_TASK INPUT:_
________

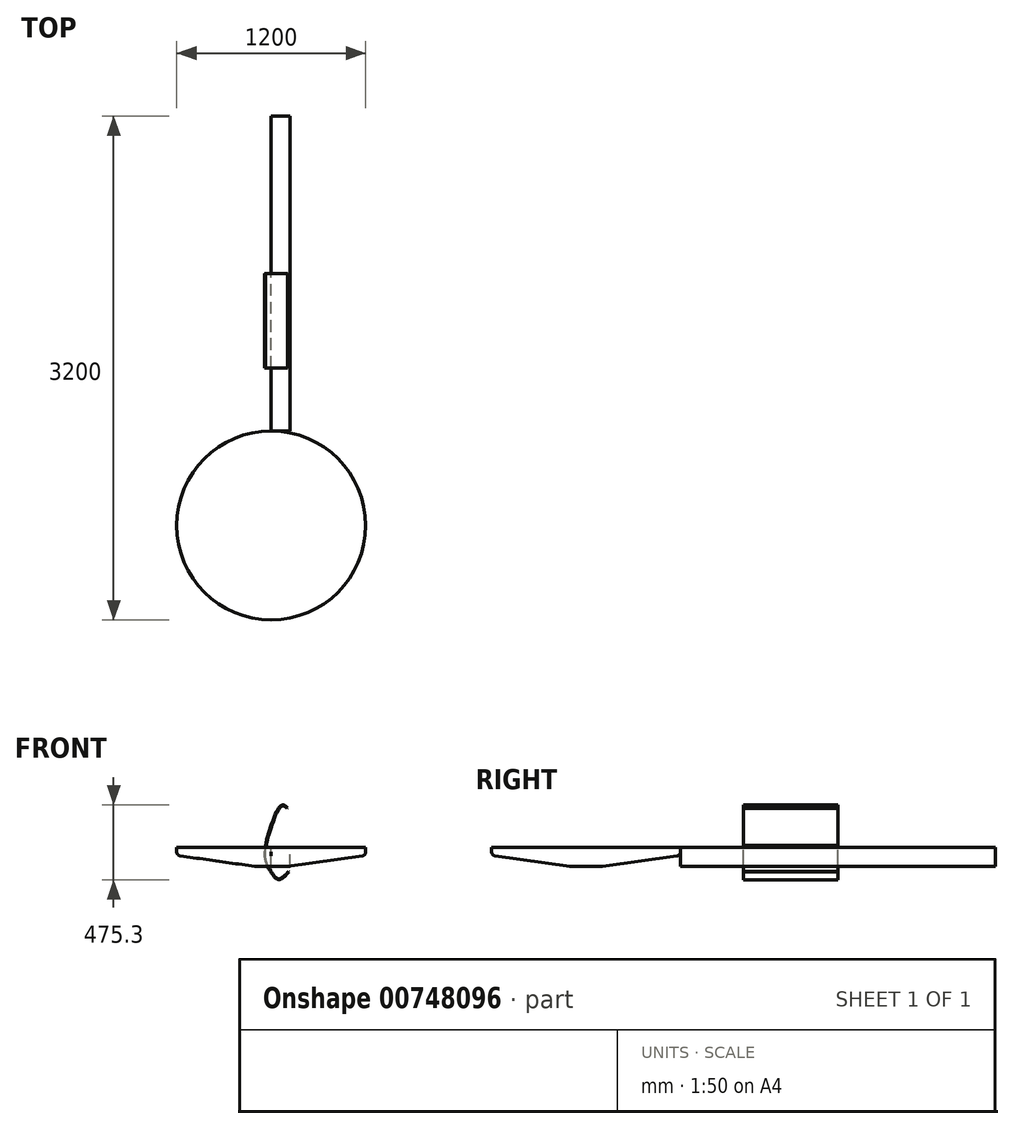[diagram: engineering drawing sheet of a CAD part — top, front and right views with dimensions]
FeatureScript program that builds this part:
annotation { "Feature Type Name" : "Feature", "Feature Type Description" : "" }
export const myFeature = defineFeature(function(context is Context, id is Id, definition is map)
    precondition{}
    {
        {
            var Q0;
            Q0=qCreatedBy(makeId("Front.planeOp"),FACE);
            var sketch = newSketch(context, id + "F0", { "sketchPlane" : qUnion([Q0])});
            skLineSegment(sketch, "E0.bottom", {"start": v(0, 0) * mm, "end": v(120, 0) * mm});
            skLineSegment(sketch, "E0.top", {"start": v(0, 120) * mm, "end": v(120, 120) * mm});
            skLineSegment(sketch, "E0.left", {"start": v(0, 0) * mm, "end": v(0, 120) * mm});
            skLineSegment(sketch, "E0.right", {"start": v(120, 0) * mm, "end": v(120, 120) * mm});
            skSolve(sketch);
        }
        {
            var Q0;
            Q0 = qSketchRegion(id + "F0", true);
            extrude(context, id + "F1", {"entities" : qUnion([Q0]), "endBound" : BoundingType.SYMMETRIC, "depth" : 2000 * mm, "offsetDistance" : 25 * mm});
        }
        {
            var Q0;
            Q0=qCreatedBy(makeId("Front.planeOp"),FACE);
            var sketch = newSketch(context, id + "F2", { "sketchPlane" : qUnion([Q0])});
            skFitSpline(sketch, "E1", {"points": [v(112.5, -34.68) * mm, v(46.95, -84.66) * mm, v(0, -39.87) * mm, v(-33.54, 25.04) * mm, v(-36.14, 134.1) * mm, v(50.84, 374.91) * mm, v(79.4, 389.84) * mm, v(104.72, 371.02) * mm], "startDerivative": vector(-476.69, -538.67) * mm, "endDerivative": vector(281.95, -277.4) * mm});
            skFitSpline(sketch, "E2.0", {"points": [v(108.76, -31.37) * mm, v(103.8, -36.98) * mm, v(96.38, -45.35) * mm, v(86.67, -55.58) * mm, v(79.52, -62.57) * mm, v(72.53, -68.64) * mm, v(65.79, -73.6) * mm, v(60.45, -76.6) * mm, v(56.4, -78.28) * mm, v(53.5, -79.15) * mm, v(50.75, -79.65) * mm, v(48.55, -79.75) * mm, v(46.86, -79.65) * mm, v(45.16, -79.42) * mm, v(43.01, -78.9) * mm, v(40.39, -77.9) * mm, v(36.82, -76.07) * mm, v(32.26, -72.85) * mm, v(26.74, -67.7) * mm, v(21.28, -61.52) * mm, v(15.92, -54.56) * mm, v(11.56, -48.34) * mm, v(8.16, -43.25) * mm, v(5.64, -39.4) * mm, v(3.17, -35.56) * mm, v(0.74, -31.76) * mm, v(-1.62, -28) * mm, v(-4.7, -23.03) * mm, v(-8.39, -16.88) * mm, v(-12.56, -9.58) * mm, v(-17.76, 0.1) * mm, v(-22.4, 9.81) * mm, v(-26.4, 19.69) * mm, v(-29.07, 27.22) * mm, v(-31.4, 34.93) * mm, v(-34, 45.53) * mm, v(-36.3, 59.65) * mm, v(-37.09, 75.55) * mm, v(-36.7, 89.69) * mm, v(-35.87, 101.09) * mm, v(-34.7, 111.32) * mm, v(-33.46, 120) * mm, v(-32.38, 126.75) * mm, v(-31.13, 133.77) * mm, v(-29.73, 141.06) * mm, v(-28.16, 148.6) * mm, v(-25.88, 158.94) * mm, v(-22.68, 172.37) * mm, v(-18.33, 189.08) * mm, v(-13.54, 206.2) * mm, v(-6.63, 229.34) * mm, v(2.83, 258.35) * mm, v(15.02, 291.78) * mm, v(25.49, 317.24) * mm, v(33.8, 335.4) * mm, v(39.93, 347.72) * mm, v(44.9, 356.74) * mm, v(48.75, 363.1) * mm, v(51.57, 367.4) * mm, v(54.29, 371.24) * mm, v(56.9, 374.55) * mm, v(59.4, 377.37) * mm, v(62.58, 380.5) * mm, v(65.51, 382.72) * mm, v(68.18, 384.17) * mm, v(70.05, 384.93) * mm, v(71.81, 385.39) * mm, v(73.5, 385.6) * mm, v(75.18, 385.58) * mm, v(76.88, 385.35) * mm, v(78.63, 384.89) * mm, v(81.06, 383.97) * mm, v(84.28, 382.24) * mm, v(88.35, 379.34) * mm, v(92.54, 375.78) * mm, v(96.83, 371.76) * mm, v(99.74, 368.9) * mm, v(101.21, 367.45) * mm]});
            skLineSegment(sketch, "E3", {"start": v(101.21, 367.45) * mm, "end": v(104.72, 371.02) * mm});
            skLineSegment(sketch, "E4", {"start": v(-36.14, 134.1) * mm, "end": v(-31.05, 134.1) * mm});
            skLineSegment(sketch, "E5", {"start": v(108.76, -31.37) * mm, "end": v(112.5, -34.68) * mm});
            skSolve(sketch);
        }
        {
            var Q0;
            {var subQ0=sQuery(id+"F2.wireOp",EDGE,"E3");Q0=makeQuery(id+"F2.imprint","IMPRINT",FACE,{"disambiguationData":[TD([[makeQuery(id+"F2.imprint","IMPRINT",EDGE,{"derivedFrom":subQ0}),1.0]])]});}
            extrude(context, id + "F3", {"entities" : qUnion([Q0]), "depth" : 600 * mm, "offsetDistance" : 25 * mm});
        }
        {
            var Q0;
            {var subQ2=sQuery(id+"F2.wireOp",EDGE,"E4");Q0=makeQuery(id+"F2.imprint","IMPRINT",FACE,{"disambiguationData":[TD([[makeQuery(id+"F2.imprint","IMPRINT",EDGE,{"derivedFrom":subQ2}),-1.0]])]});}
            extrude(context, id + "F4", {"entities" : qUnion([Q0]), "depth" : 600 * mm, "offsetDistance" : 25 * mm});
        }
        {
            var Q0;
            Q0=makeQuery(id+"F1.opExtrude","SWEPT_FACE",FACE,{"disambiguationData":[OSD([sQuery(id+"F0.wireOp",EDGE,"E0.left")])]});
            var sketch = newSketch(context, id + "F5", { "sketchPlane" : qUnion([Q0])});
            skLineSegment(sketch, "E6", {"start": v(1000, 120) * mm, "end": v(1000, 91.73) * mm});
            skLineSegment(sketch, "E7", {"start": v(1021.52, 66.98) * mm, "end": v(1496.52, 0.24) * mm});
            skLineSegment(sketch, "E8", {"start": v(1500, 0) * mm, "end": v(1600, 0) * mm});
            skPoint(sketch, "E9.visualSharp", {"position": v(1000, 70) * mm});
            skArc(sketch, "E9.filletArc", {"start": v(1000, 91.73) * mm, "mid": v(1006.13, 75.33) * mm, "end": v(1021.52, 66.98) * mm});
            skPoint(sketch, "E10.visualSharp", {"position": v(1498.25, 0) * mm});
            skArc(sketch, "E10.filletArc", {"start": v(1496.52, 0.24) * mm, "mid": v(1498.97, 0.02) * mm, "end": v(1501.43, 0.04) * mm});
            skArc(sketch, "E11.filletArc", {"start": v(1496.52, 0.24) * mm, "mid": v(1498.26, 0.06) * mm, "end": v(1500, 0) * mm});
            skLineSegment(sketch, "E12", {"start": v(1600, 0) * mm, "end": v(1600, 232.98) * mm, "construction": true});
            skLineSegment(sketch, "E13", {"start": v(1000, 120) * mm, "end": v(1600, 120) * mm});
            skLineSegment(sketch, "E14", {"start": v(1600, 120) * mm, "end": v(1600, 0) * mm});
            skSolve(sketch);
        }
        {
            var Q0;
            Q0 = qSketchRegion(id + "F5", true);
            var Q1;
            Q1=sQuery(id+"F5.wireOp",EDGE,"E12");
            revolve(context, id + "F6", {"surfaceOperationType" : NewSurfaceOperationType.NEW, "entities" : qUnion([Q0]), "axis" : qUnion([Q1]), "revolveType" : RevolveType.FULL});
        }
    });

________

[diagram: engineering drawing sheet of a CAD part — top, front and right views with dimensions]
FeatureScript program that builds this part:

________

_YOUR OBJECTIVE:_ Select every line in the records above that contains the string "qSketchRegion", matching case exactly.

_WRITTEN RESPONSE:_
            Q0 = qSketchRegion(id + "F0", true);
            Q0 = qSketchRegion(id + "F5", true);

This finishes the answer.